:: Your task ::
Extract all data as written.

(Extracted page text data)
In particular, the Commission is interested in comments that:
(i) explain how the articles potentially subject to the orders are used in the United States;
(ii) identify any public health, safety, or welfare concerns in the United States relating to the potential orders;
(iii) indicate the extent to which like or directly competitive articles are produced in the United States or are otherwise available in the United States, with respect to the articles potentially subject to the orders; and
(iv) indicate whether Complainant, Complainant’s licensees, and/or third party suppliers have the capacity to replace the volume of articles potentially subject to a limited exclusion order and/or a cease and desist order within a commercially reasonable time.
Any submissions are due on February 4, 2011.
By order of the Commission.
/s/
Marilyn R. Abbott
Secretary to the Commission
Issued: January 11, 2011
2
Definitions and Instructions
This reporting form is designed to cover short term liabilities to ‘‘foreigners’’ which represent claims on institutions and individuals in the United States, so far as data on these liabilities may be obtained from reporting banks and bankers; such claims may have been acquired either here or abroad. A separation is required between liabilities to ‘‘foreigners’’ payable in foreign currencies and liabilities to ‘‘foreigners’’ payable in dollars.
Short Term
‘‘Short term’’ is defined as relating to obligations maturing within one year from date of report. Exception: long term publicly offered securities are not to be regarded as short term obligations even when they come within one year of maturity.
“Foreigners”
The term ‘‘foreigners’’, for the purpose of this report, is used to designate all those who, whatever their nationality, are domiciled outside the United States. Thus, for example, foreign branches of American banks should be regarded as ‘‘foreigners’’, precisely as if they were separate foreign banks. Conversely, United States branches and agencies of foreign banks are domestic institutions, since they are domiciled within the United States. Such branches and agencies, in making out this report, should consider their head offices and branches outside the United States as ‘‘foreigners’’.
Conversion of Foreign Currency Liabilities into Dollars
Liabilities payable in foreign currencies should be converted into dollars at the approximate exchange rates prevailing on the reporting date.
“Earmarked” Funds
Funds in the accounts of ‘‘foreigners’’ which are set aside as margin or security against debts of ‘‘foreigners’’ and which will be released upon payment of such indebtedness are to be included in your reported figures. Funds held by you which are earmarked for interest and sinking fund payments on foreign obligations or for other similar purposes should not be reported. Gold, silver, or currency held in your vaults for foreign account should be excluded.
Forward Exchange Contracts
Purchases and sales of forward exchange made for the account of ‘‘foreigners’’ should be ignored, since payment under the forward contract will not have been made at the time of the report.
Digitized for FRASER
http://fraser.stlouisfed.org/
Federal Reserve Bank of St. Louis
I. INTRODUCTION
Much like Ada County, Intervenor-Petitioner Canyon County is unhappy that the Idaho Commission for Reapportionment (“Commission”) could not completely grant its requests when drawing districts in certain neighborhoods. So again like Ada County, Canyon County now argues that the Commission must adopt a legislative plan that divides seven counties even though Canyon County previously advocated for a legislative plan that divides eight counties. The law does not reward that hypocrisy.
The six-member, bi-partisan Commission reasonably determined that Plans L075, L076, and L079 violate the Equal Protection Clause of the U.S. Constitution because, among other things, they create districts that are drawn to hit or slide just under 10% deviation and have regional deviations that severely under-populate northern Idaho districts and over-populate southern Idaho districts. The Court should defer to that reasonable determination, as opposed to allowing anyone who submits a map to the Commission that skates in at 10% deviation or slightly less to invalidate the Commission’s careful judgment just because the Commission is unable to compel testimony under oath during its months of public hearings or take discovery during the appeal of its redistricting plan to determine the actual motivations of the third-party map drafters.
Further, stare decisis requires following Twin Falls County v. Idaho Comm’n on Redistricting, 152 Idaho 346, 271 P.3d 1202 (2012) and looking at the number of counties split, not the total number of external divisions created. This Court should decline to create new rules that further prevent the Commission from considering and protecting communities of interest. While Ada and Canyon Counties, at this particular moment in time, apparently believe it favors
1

:: Reply ::
In particular, the Commission is interested in comments that:
(i) explain how the articles potentially subject to the orders are used in the United States;
(ii) identify any public health, safety, or welfare concerns in the United States relating to the potential orders;
(iii) indicate the extent to which like or directly competitive articles are produced in the United States or are otherwise available in the United States, with respect to the articles potentially subject to the orders; and
(iv) indicate whether Complainant, Complainant’s licensees, and/or third party suppliers have the capacity to replace the volume of articles potentially subject to a limited exclusion order and/or a cease and desist order within a commercially reasonable time.
Any submissions are due on February 4, 2011.
By order of the Commission.
/s/
Marilyn R. Abbott
Secretary to the Commission
Issued: January 11, 2011
2
Definitions and Instructions
This reporting form is designed to cover short term liabilities to ‘‘foreigners’’ which represent claims on institutions and individuals in the United States, so far as data on these liabilities may be obtained from reporting banks and bankers; such claims may have been acquired either here or abroad. A separation is required between liabilities to ‘‘foreigners’’ payable in foreign currencies and liabilities to ‘‘foreigners’’ payable in dollars.
Short Term
‘‘Short term’’ is defined as relating to obligations maturing within one year from date of report. Exception: long term publicly offered securities are not to be regarded as short term obligations even when they come within one year of maturity.
“Foreigners”
The term ‘‘foreigners’’, for the purpose of this report, is used to designate all those who, whatever their nationality, are domiciled outside the United States. Thus, for example, foreign branches of American banks should be regarded as ‘‘foreigners’’, precisely as if they were separate foreign banks. Conversely, United States branches and agencies of foreign banks are domestic institutions, since they are domiciled within the United States. Such branches and agencies, in making out this report, should consider their head offices and branches outside the United States as ‘‘foreigners’’.
Conversion of Foreign Currency Liabilities into Dollars
Liabilities payable in foreign currencies should be converted into dollars at the approximate exchange rates prevailing on the reporting date.
“Earmarked” Funds
Funds in the accounts of ‘‘foreigners’’ which are set aside as margin or security against debts of ‘‘foreigners’’ and which will be released upon payment of such indebtedness are to be included in your reported figures. Funds held by you which are earmarked for interest and sinking fund payments on foreign obligations or for other similar purposes should not be reported. Gold, silver, or currency held in your vaults for foreign account should be excluded.
Forward Exchange Contracts
Purchases and sales of forward exchange made for the account of ‘‘foreigners’’ should be ignored, since payment under the forward contract will not have been made at the time of the report.
Digitized for FRASER
http://fraser.stlouisfed.org/
Federal Reserve Bank of St. Louis
I. INTRODUCTION
Much like Ada County, Intervenor-Petitioner Canyon County is unhappy that the Idaho Commission for Reapportionment (“Commission”) could not completely grant its requests when drawing districts in certain neighborhoods. So again like Ada County, Canyon County now argues that the Commission must adopt a legislative plan that divides seven counties even though Canyon County previously advocated for a legislative plan that divides eight counties. The law does not reward that hypocrisy.
The six-member, bi-partisan Commission reasonably determined that Plans L075, L076, and L079 violate the Equal Protection Clause of the U.S. Constitution because, among other things, they create districts that are drawn to hit or slide just under 10% deviation and have regional deviations that severely under-populate northern Idaho districts and over-populate southern Idaho districts. The Court should defer to that reasonable determination, as opposed to allowing anyone who submits a map to the Commission that skates in at 10% deviation or slightly less to invalidate the Commission’s careful judgment just because the Commission is unable to compel testimony under oath during its months of public hearings or take discovery during the appeal of its redistricting plan to determine the actual motivations of the third-party map drafters.
Further, stare decisis requires following Twin Falls County v. Idaho Comm’n on Redistricting, 152 Idaho 346, 271 P.3d 1202 (2012) and looking at the number of counties split, not the total number of external divisions created. This Court should decline to create new rules that further prevent the Commission from considering and protecting communities of interest. While Ada and Canyon Counties, at this particular moment in time, apparently believe it favors
1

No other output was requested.